People my age – myself included – are Insta-fanatics. We’ll often post a picture to the ‘gram before setting it loose on Facebook or Twitter, as it seems to be the hottest social media medium of the moment. It’s where we can feel close to our favorite celebrities and post our treasured, simple moments.
I recently had a birthday. As I always do around that time of year, I took out my box of childhood photos. These are photos taken of me by my parents with a real camera, and the film was lovingly taken to be realized in three-dimensional prints. Tangible photos are precious because they can be shredded and lost forever. If you’re cross with someone and you tear apart the photos of you two together, they’re gone for good. Alternatively, something posted to the internet is never truly gone. Maybe that’s why my generation is so obsessed with putting our prized photos on Instagram: the permanence we lack elsewhere.

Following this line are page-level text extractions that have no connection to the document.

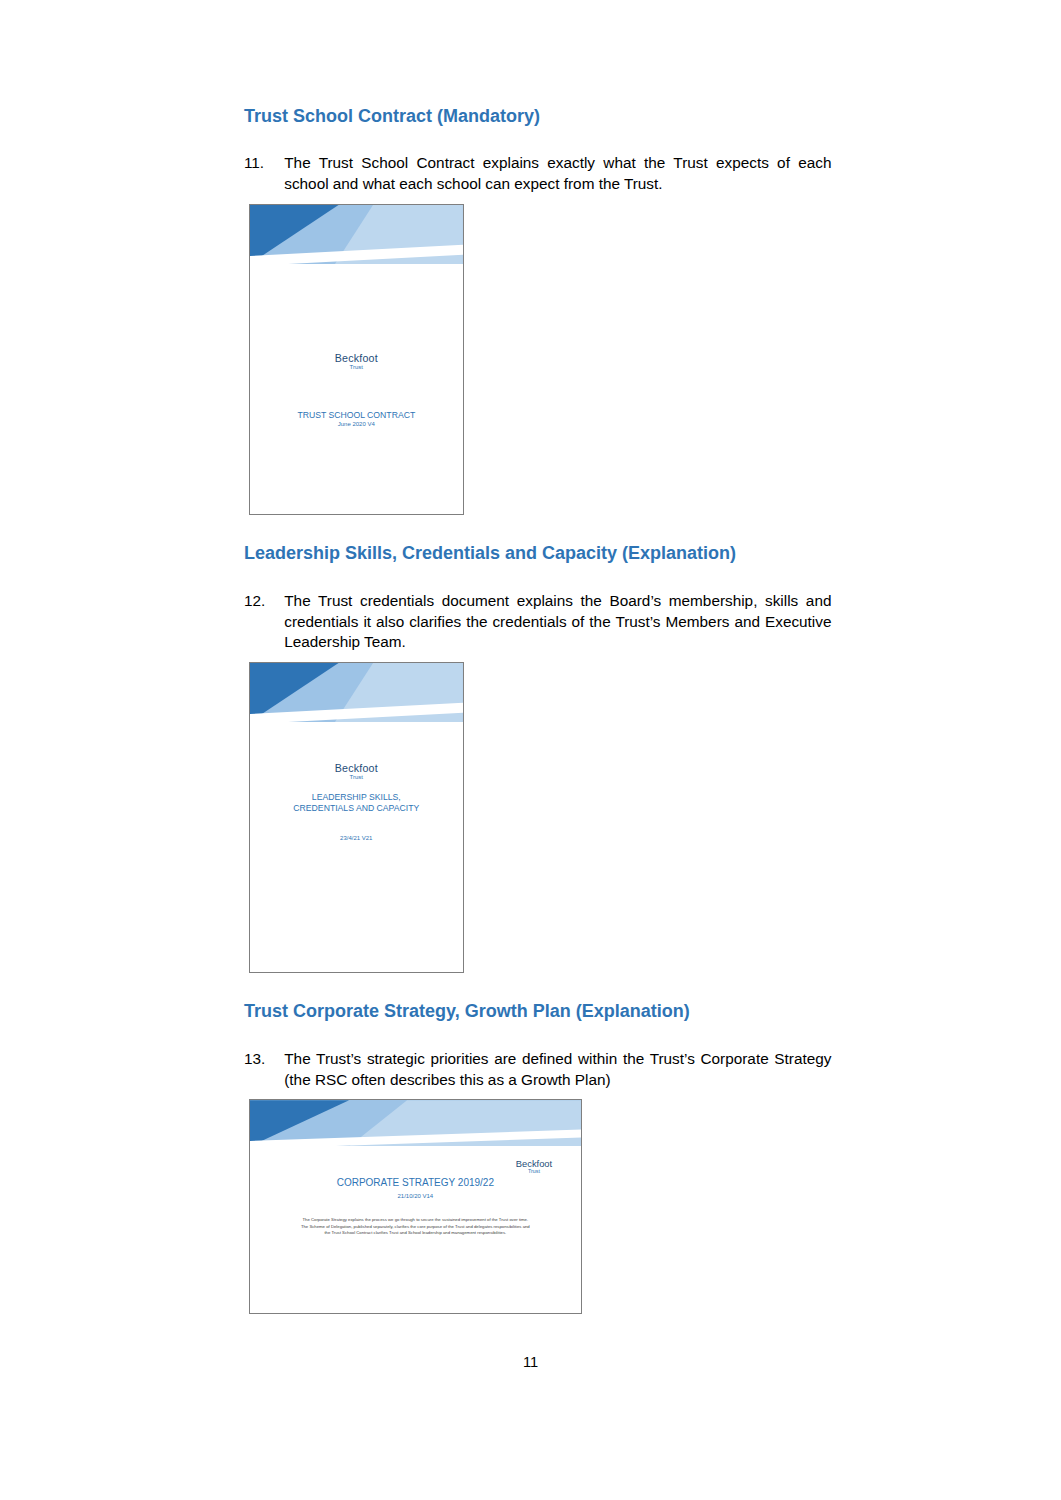Trust School Contract (Mandatory)
11. The Trust School Contract explains exactly what the Trust expects of each school and what each school can expect from the Trust.
Beckfoot
Trust
TRUST SCHOOL CONTRACT
June 2020 V4
Leadership Skills, Credentials and Capacity (Explanation)
12. The Trust credentials document explains the Board’s membership, skills and credentials it also clarifies the credentials of the Trust’s Members and Executive Leadership Team.
Beckfoot
Trust
LEADERSHIP SKILLS,
CREDENTIALS AND CAPACITY
23/4/21 V21
Trust Corporate Strategy, Growth Plan (Explanation)
13. The Trust’s strategic priorities are defined within the Trust’s Corporate Strategy (the RSC often describes this as a Growth Plan)
Beckfoot
Trust
CORPORATE STRATEGY 2019/22
21/10/20 V14
The Corporate Strategy explains the process we go through to secure the sustained improvement of the Trust over time.
The Scheme of Delegation, published separately, clarifies the core purpose of the Trust and delegates responsibilities and
the Trust School Contract clarifies Trust and School leadership and management responsibilities.
11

Everything is temporary for us. We are no longer living in a time of 60-year marriages. We are living in a time of 3 month relationships taken out by Snapchat side chicks. We are no longer safely steering, sans education, into the same careers that our fathers and grandfathers had. We’re spending years floundering between majors in an effort to decide what we’re good at or what we enjoy, and hoping like hell that those things actually match up.
Instagram is where our most cherished moments end up because we know once they’ve hit the internet, they’re eternal. I want the time I spent getting to know my sister better and the time my best friend was effortlessly glamorous in a blazer to be immortalized. I never want to be able to rip these moments apart the way I could a physical photograph. Even the simple moments we’re made fun of for, like the photos of our coffee, could be symbolic for so much more. Maybe someone’s “basic” for posting a photo of their Starbucks, or maybe they got up early and went to the coffee chain to avoid the morning in an unhappy home. Maybe they work two jobs to support three kids, and that coffee is the only peaceful moment they get all day long.
The bottom line is respect the ‘gram. Insta forever.